Teks latihan ▸
%%

Fungsi Ganda Polisi; Pasukan Keamanan dan Instrumen Politik
Rabu, 05 Oktober 2022 - 22:15alfikr.id, Probolinggo- Aulia Rahman Maksum bersama enam temannya tak melewatkan big match Arema Vs
Persebaya, Sabtu (01/10/2022). Dia bersama teman-temannya membeli tiket dan
duduk di tribun 14. Sepanjang pertandingan, tidak ada kejadian apa pun.
Perkelahian antar suporter pun
tak ada. Tak satu pun Bonek—suporter Persebaya—tak diperkenankan menonton laga.
Namun usai peluit panjang ditiup, salah seorang Aremania turun ke lapangan,
mendatangi manajemen Arema.
“Kalau saya, hanya diam di
tribun. Tapi setelah satu orang pertama turun, beberapa orang lainnya ikut,”
kata Aulia kepada BBC News Indonesia.
Sejurus kemudian, polisi dengan
membawa senjata gas air mata masuk ke lapangan. Mereka menembak ke arah
kerumunan yang ada di lapangan. Parahnya, tembakan itu juga diarahkan ke tribun
14. Padahal, tidak ada satu pun Aremania yang berusaha manjat pagar masuk ke
lapangan.
“Saya sesalkan itu, kenapa
tembakan diarahkan ke kami. Malah, orang yang berada di lapangan itu aman,”
kata Aulia.
Tribun 12 dan 14 menjadi sasaran
polisi menembakkan air mata. Tak ayal, Aremania di kedua tribun itu dikuasai
kepanikan dan berdesak-desakan ke arah pintu keluar agar selamat.
Kekerasan aparat kepolisian di
Stadion Kanjuruhan bukan hal baru yang terjadi di Indonesia. Peristiwa Mei 2019
menjadi salah satu titik balik penggunaan gas air mata oleh kepolisian. Represifitas
aparat kepolisian saat aksi demonstrasi penolakan hasil Pemilu 2019
mengakibatkan kematian, beberapa di antaranya remaja.
Pada bulan Mei tahun itu, petugas
bentrok dengan demonstran ketika protes atas pemilihan presiden berubah menjadi
kekerasan, yang mengakibatkan kematian, beberapa di antaranya melibatkan
remaja. Setahun kemudian, aksi massa penolakan beragam regulasi meledak di
banyak tempat. Di Ternate pada bulan April lalu, petugas menembakkan gas air
mata ke kerumunan demonstran mahasiswa yang damai, membuat tiga balita sakit.

%%

Catatan yang diberikan ▸
%%

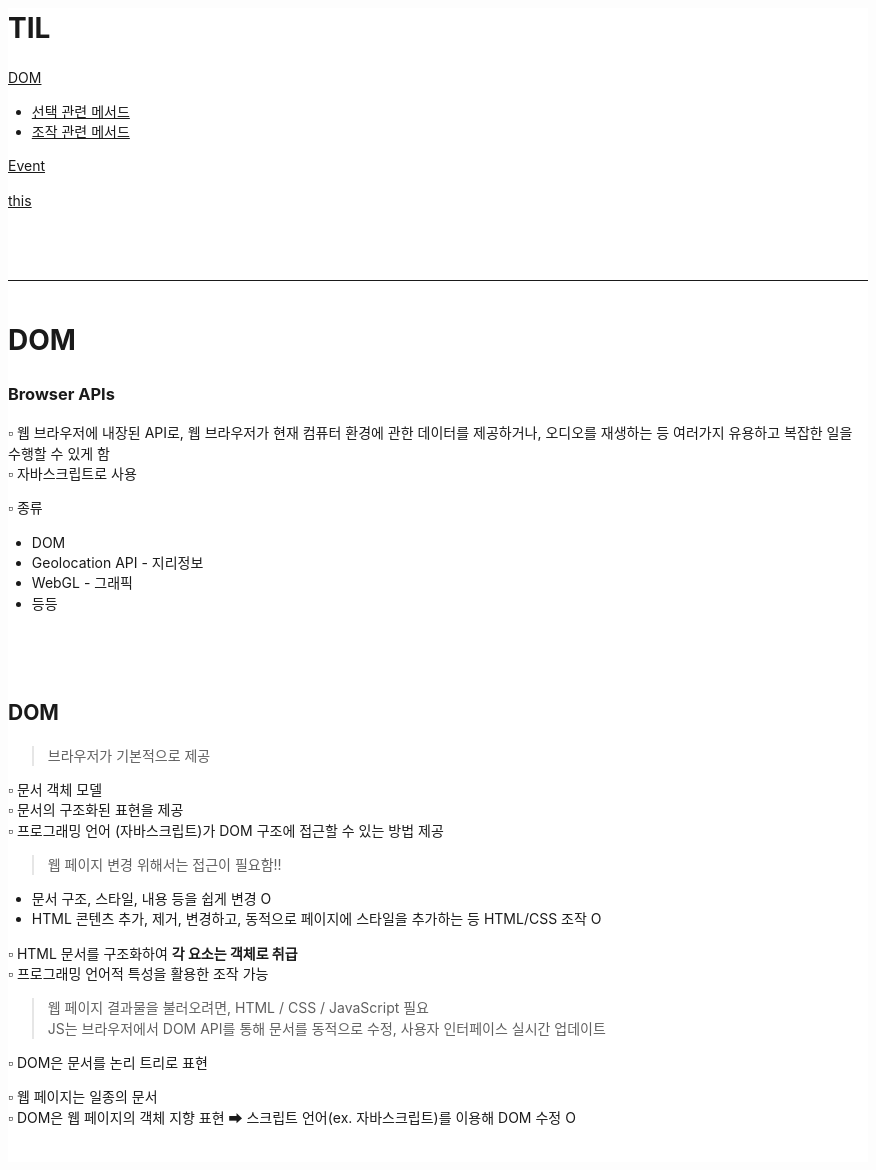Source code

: # TIL

[DOM](#dom)
- [선택 관련 메서드](#선택-관련-메서드)
- [조작 관련 메서드](#조작-관련-메서드)

[Event](#event)

[this](#this)

<br><br>

---

# DOM

### Browser APIs

▫ 웹 브라우저에 내장된 API로, 웹 브라우저가 현재 컴퓨터 환경에 관한 데이터를 제공하거나, 오디오를 재생하는 등 여러가지 유용하고 복잡한 일을 수행할 수 있게 함   
▫ 자바스크립트로 사용  

▫ 종류
- DOM
- Geolocation API - 지리정보
- WebGL - 그래픽
- 등등


<br><br>

## DOM
> 브라우저가 기본적으로 제공 


▫ 문서 객체 모델  
▫ 문서의 구조화된 표현을 제공   
▫ 프로그래밍 언어 (자바스크립트)가 DOM 구조에 접근할 수 있는 방법 제공   
> 웹 페이지 변경 위해서는 접근이 필요함!! 

- 문서 구조, 스타일, 내용 등을 쉽게 변경 O
- HTML 콘텐츠 추가, 제거, 변경하고, 동적으로 페이지에 스타일을 추가하는 등 HTML/CSS 조작 O

▫ HTML 문서를 구조화하여 **각 요소는 객체로 취급**  
▫ 프로그래밍 언어적 특성을 활용한 조작 가능  

> 웹 페이지 결과물을 불러오려면, HTML / CSS / JavaScript 필요  
> JS는 브라우저에서 DOM API를 통해 문서를 동적으로 수정, 사용자 인터페이스 실시간 업데이트  

▫ DOM은 문서를 논리 트리로 표현  

▫ 웹 페이지는 일종의 문서  
▫ DOM은 웹 페이지의 객체 지향 표현   ➡ 스크립트 언어(ex. 자바스크립트)를 이용해 DOM 수정 O 


<br>
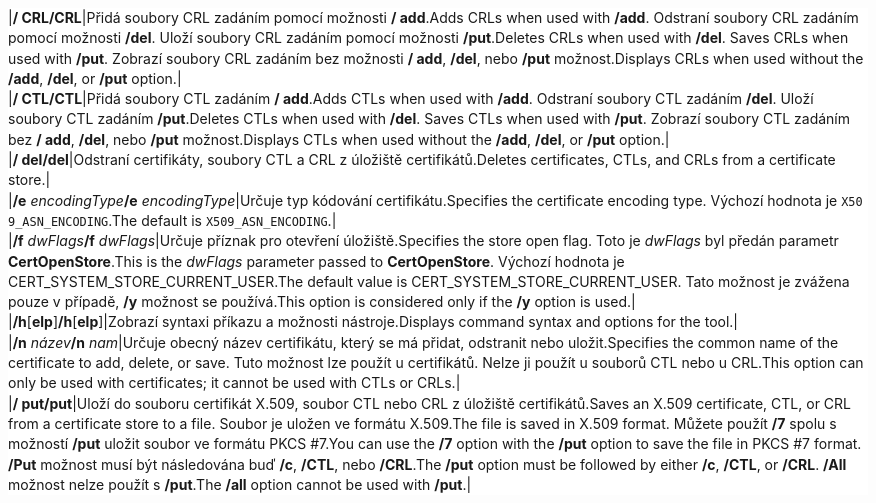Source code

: |<span data-ttu-id="a4f7d-136">**/ CRL**</span><span class="sxs-lookup"><span data-stu-id="a4f7d-136">**/CRL**</span></span>|<span data-ttu-id="a4f7d-137">Přidá soubory CRL zadáním pomocí možnosti **/ add**.</span><span class="sxs-lookup"><span data-stu-id="a4f7d-137">Adds CRLs when used with **/add**.</span></span> <span data-ttu-id="a4f7d-138">Odstraní soubory CRL zadáním pomocí možnosti **/del**. Uloží soubory CRL zadáním pomocí možnosti **/put**.</span><span class="sxs-lookup"><span data-stu-id="a4f7d-138">Deletes CRLs when used with **/del**. Saves CRLs when used with **/put**.</span></span> <span data-ttu-id="a4f7d-139">Zobrazí soubory CRL zadáním bez možnosti **/ add**, **/del**, nebo **/put** možnost.</span><span class="sxs-lookup"><span data-stu-id="a4f7d-139">Displays CRLs when used without the **/add**, **/del**, or **/put** option.</span></span>|  
|<span data-ttu-id="a4f7d-140">**/ CTL**</span><span class="sxs-lookup"><span data-stu-id="a4f7d-140">**/CTL**</span></span>|<span data-ttu-id="a4f7d-141">Přidá soubory CTL zadáním **/ add**.</span><span class="sxs-lookup"><span data-stu-id="a4f7d-141">Adds CTLs when used with **/add**.</span></span> <span data-ttu-id="a4f7d-142">Odstraní soubory CTL zadáním **/del**. Uloží soubory CTL zadáním **/put**.</span><span class="sxs-lookup"><span data-stu-id="a4f7d-142">Deletes CTLs when used with **/del**. Saves CTLs when used with **/put**.</span></span> <span data-ttu-id="a4f7d-143">Zobrazí soubory CTL zadáním bez **/ add**, **/del**, nebo **/put** možnost.</span><span class="sxs-lookup"><span data-stu-id="a4f7d-143">Displays CTLs when used without the **/add**, **/del**, or **/put** option.</span></span>|  
|<span data-ttu-id="a4f7d-144">**/ del**</span><span class="sxs-lookup"><span data-stu-id="a4f7d-144">**/del**</span></span>|<span data-ttu-id="a4f7d-145">Odstraní certifikáty, soubory CTL a CRL z úložiště certifikátů.</span><span class="sxs-lookup"><span data-stu-id="a4f7d-145">Deletes certificates, CTLs, and CRLs from a certificate store.</span></span>|  
|<span data-ttu-id="a4f7d-146">**/e** *encodingType*</span><span class="sxs-lookup"><span data-stu-id="a4f7d-146">**/e** *encodingType*</span></span>|<span data-ttu-id="a4f7d-147">Určuje typ kódování certifikátu.</span><span class="sxs-lookup"><span data-stu-id="a4f7d-147">Specifies the certificate encoding type.</span></span> <span data-ttu-id="a4f7d-148">Výchozí hodnota je `X509_ASN_ENCODING`.</span><span class="sxs-lookup"><span data-stu-id="a4f7d-148">The default is `X509_ASN_ENCODING`.</span></span>|  
|<span data-ttu-id="a4f7d-149">**/f** *dwFlags*</span><span class="sxs-lookup"><span data-stu-id="a4f7d-149">**/f** *dwFlags*</span></span>|<span data-ttu-id="a4f7d-150">Určuje příznak pro otevření úložiště.</span><span class="sxs-lookup"><span data-stu-id="a4f7d-150">Specifies the store open flag.</span></span> <span data-ttu-id="a4f7d-151">Toto je *dwFlags* byl předán parametr **CertOpenStore**.</span><span class="sxs-lookup"><span data-stu-id="a4f7d-151">This is the *dwFlags* parameter passed to **CertOpenStore**.</span></span> <span data-ttu-id="a4f7d-152">Výchozí hodnota je CERT_SYSTEM_STORE_CURRENT_USER.</span><span class="sxs-lookup"><span data-stu-id="a4f7d-152">The default value is CERT_SYSTEM_STORE_CURRENT_USER.</span></span> <span data-ttu-id="a4f7d-153">Tato možnost je zvážena pouze v případě, **/y** možnost se používá.</span><span class="sxs-lookup"><span data-stu-id="a4f7d-153">This option is considered only if the **/y** option is used.</span></span>|  
|<span data-ttu-id="a4f7d-154">**/h**[**elp**]</span><span class="sxs-lookup"><span data-stu-id="a4f7d-154">**/h**[**elp**]</span></span>|<span data-ttu-id="a4f7d-155">Zobrazí syntaxi příkazu a možnosti nástroje.</span><span class="sxs-lookup"><span data-stu-id="a4f7d-155">Displays command syntax and options for the tool.</span></span>|  
|<span data-ttu-id="a4f7d-156">**/n** *název*</span><span class="sxs-lookup"><span data-stu-id="a4f7d-156">**/n** *nam*</span></span>|<span data-ttu-id="a4f7d-157">Určuje obecný název certifikátu, který se má přidat, odstranit nebo uložit.</span><span class="sxs-lookup"><span data-stu-id="a4f7d-157">Specifies the common name of the certificate to add, delete, or save.</span></span> <span data-ttu-id="a4f7d-158">Tuto možnost lze použít u certifikátů. Nelze ji použít u souborů CTL nebo u CRL.</span><span class="sxs-lookup"><span data-stu-id="a4f7d-158">This option can only be used with certificates; it cannot be used with CTLs or CRLs.</span></span>|  
|<span data-ttu-id="a4f7d-159">**/ put**</span><span class="sxs-lookup"><span data-stu-id="a4f7d-159">**/put**</span></span>|<span data-ttu-id="a4f7d-160">Uloží do souboru certifikát X.509, soubor CTL nebo CRL z úložiště certifikátů.</span><span class="sxs-lookup"><span data-stu-id="a4f7d-160">Saves an X.509 certificate, CTL, or CRL from a certificate store to a file.</span></span> <span data-ttu-id="a4f7d-161">Soubor je uložen ve formátu X.509.</span><span class="sxs-lookup"><span data-stu-id="a4f7d-161">The file is saved in X.509 format.</span></span> <span data-ttu-id="a4f7d-162">Můžete použít **/7** spolu s možností **/put** uložit soubor ve formátu PKCS #7.</span><span class="sxs-lookup"><span data-stu-id="a4f7d-162">You can use the **/7** option with the **/put** option to save the file in PKCS #7 format.</span></span> <span data-ttu-id="a4f7d-163">**/Put** možnost musí být následována buď **/c**, **/CTL**, nebo **/CRL**.</span><span class="sxs-lookup"><span data-stu-id="a4f7d-163">The **/put** option must be followed by either **/c**, **/CTL**, or **/CRL**.</span></span> <span data-ttu-id="a4f7d-164">**/All** možnost nelze použít s **/put**.</span><span class="sxs-lookup"><span data-stu-id="a4f7d-164">The **/all** option cannot be used with **/put**.</span></span>|  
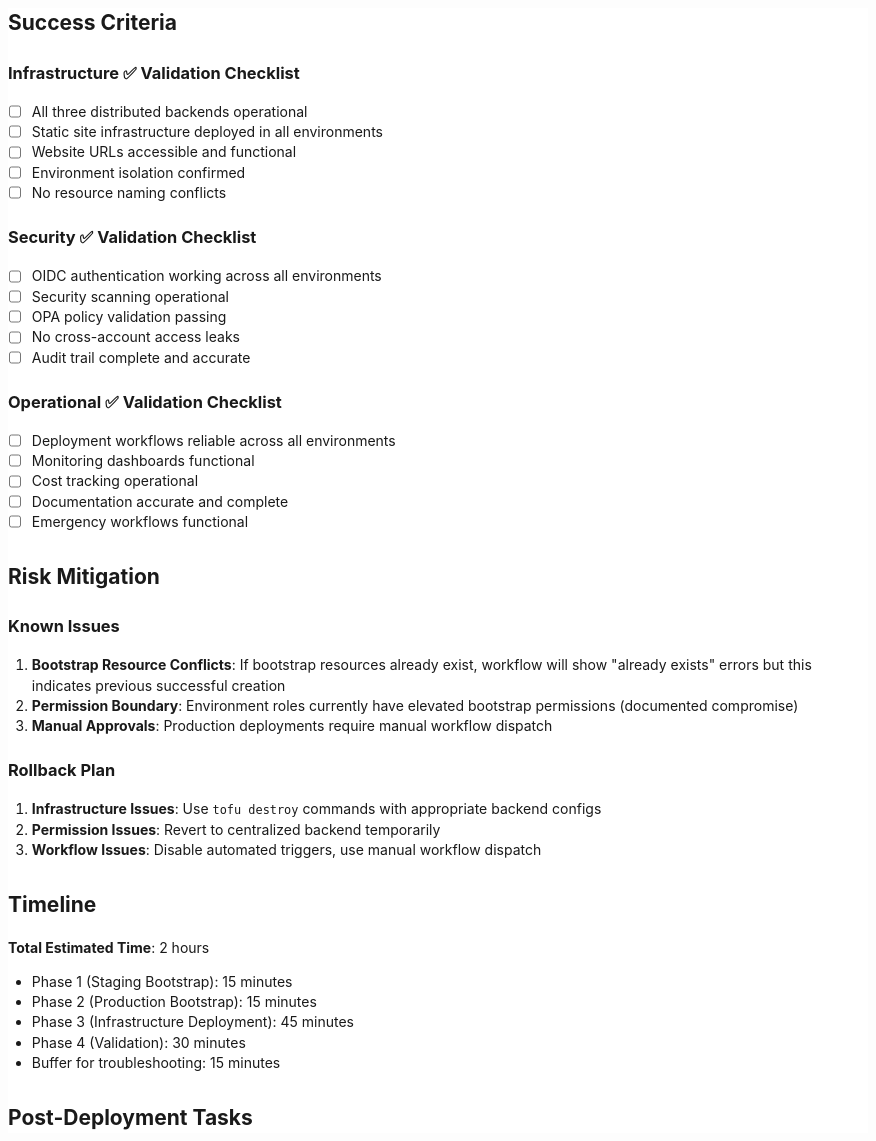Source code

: ## Success Criteria

### Infrastructure ✅ Validation Checklist
- [ ] All three distributed backends operational
- [ ] Static site infrastructure deployed in all environments
- [ ] Website URLs accessible and functional
- [ ] Environment isolation confirmed
- [ ] No resource naming conflicts

### Security ✅ Validation Checklist
- [ ] OIDC authentication working across all environments
- [ ] Security scanning operational
- [ ] OPA policy validation passing
- [ ] No cross-account access leaks
- [ ] Audit trail complete and accurate

### Operational ✅ Validation Checklist
- [ ] Deployment workflows reliable across all environments
- [ ] Monitoring dashboards functional
- [ ] Cost tracking operational
- [ ] Documentation accurate and complete
- [ ] Emergency workflows functional

## Risk Mitigation

### Known Issues
1. **Bootstrap Resource Conflicts**: If bootstrap resources already exist, workflow will show "already exists" errors but this indicates previous successful creation
2. **Permission Boundary**: Environment roles currently have elevated bootstrap permissions (documented compromise)
3. **Manual Approvals**: Production deployments require manual workflow dispatch

### Rollback Plan
1. **Infrastructure Issues**: Use `tofu destroy` commands with appropriate backend configs
2. **Permission Issues**: Revert to centralized backend temporarily
3. **Workflow Issues**: Disable automated triggers, use manual workflow dispatch

## Timeline

**Total Estimated Time**: 2 hours
- Phase 1 (Staging Bootstrap): 15 minutes
- Phase 2 (Production Bootstrap): 15 minutes
- Phase 3 (Infrastructure Deployment): 45 minutes
- Phase 4 (Validation): 30 minutes
- Buffer for troubleshooting: 15 minutes

## Post-Deployment Tasks
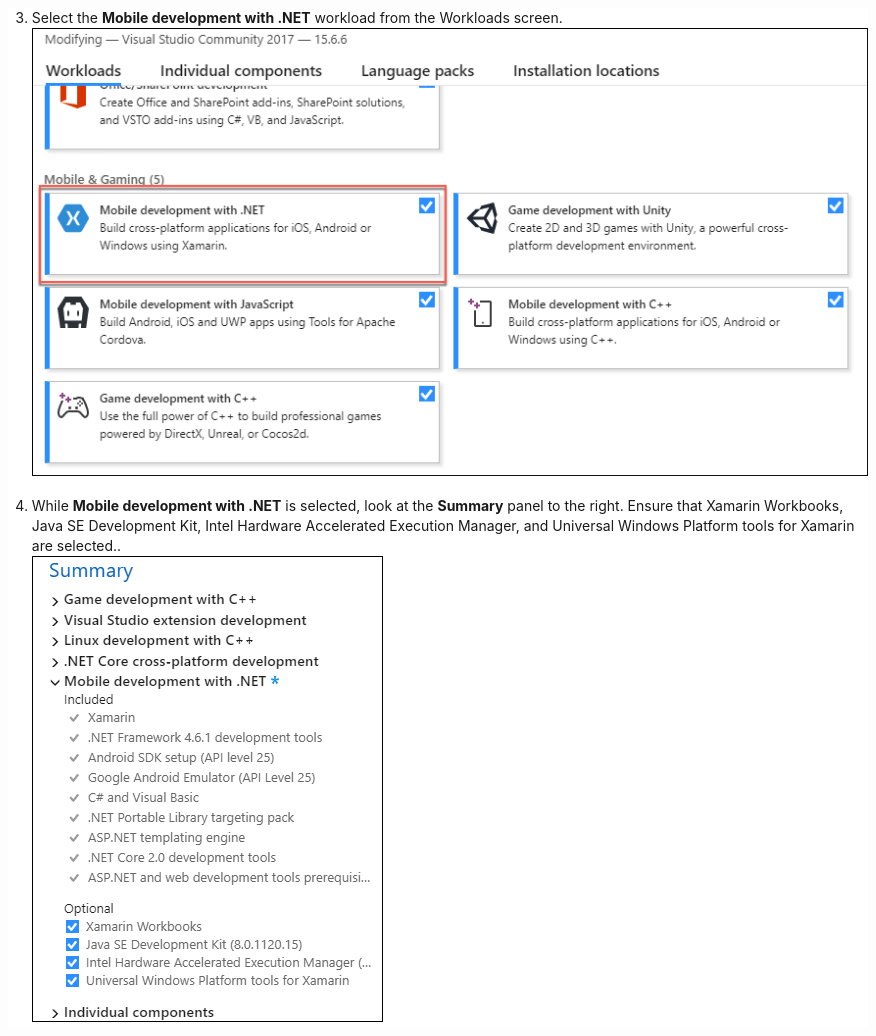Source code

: 3.  Select the **Mobile development with .NET** workload from the Workloads screen. ![Visual Studio Installer workloads screen, with Mobile development for .NET workload highlighted.](images/Setup/image19.png "Visual Studio Installer workloads")

4.  While **Mobile development with .NET** is selected, look at the **Summary** panel to the right. Ensure that Xamarin Workbooks, Java SE Development Kit, Intel Hardware Accelerated Execution Manager, and Universal Windows Platform tools for Xamarin are selected..\
    ![Summary view of the Visual Studio Installer;s Mobile development with .NET components.](images/Setup/image20.png "Workload summary")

%%

Tugas Anda ▸
- a) Kembalikan tanpa perubahan baris-baris catatan, mulai dari baris pertama catatan hingga baris yang memuat "특성을 활용한 조작 가능", dengan kedua ujungnya ikut disertakan. Jangan sertakan gambar dalam jawaban.
- b) Lanjutkan teks tentang penggunaan gas air mata oleh polisi, mulai setelah kalimat terakhir yang ditampilkan.

Jawaban per nomor ▸
- a)
Source code

: # TIL

[DOM](#dom)
- [선택 관련 메서드](#선택-관련-메서드)
- [조작 관련 메서드](#조작-관련-메서드)

[Event](#event)

[this](#this)

<br><br>

---

# DOM

### Browser APIs

▫ 웹 브라우저에 내장된 API로, 웹 브라우저가 현재 컴퓨터 환경에 관한 데이터를 제공하거나, 오디오를 재생하는 등 여러가지 유용하고 복잡한 일을 수행할 수 있게 함   
▫ 자바스크립트로 사용  

▫ 종류
- DOM
- Geolocation API - 지리정보
- WebGL - 그래픽
- 등등


<br><br>

## DOM
> 브라우저가 기본적으로 제공 


▫ 문서 객체 모델  
▫ 문서의 구조화된 표현을 제공   
▫ 프로그래밍 언어 (자바스크립트)가 DOM 구조에 접근할 수 있는 방법 제공   
> 웹 페이지 변경 위해서는 접근이 필요함!! 

- 문서 구조, 스타일, 내용 등을 쉽게 변경 O
- HTML 콘텐츠 추가, 제거, 변경하고, 동적으로 페이지에 스타일을 추가하는 등 HTML/CSS 조작 O

▫ HTML 문서를 구조화하여 **각 요소는 객체로 취급**  
▫ 프로그래밍 언어적 특성을 활용한 조작 가능  

- b)
Saat menghadapi demonstrasi massa, aparat kepolisian kerap menggunakan gas air mata untuk melumpuhkan massa aksi. Dilansir dari situs lpse.polri.go.id, pengadaan gas air mata dianggarkan dengan menggunakan APBN. Pada tahun ini, Polri menganggarkan total Rp160,1 miliar untuk pengadaan gas air mata berikut pelontarnya. Anggaran pengadaan gas air mata dalam lima tahun terakhir paling besar dilakukan Polri pada 2017 yang mencapai Rp327,7 miliar.
Sana Jaffrey, direktur Institute for Policy Analysis of Conflict (IPAC) mengatakan kekerasan kepolisian telah menjadi pola. Dia mengatakan bahwa anggaran polisi selama bertahun-tahun telah dialokasikan untuk menangani banyak demonstrasi. Jacqui Baker, Pengamat Sosial Politik, Murdoch University, Perth, Australia menegaskan keadaan itu menjadi bukti kegagalan reformasi kepolisian di Indonesia.
Dia menilai, hal itu yang menyebabkan tragedi kemanusiaan di Kanjuruhan. Kepada nytimes, dia menyebutkan bahwa insiden di Stadion Kanjuruhan harus dipahami dalam konteks yang lebih luas terkait impunitas Polri.
"Ketika polisi tak bertanggung jawab atas tindakan mereka, maka akan lahir ketidakprofesionalan," kata Baker.
Menurutnya, secara struktural, di Indonesia kepolisian tidak secara langsung dihitung sebagai lembaga demokrasi yang bisa dimintai pertanggungjawabannya.
"Akuntabilitas di sini termasuk harus dimintai pertanggungjawaban, atau menjelaskan tindakan dan keputusan Anda, dan (bisa) dijatuhi hukuman jika ada kesalahan. Dengan cara demikian, ini mekanisme penataan yang amat penting dalam perilaku institusional," kata Baker.
Baker menilai reformasi di tubuh Polri tidak berjalan sesuai dengan iklim demokrasi di Indonesia. "Kegagalan reformasi kepolisian yang demokratis di Indonesia berarti polisi dan pemimpin politik terisolasi dari bentuk pertanggungjawaban publik. Dalam konteks ini, malapraktik, inkompetensi, dan pembiaran berkembang," tutur Baker.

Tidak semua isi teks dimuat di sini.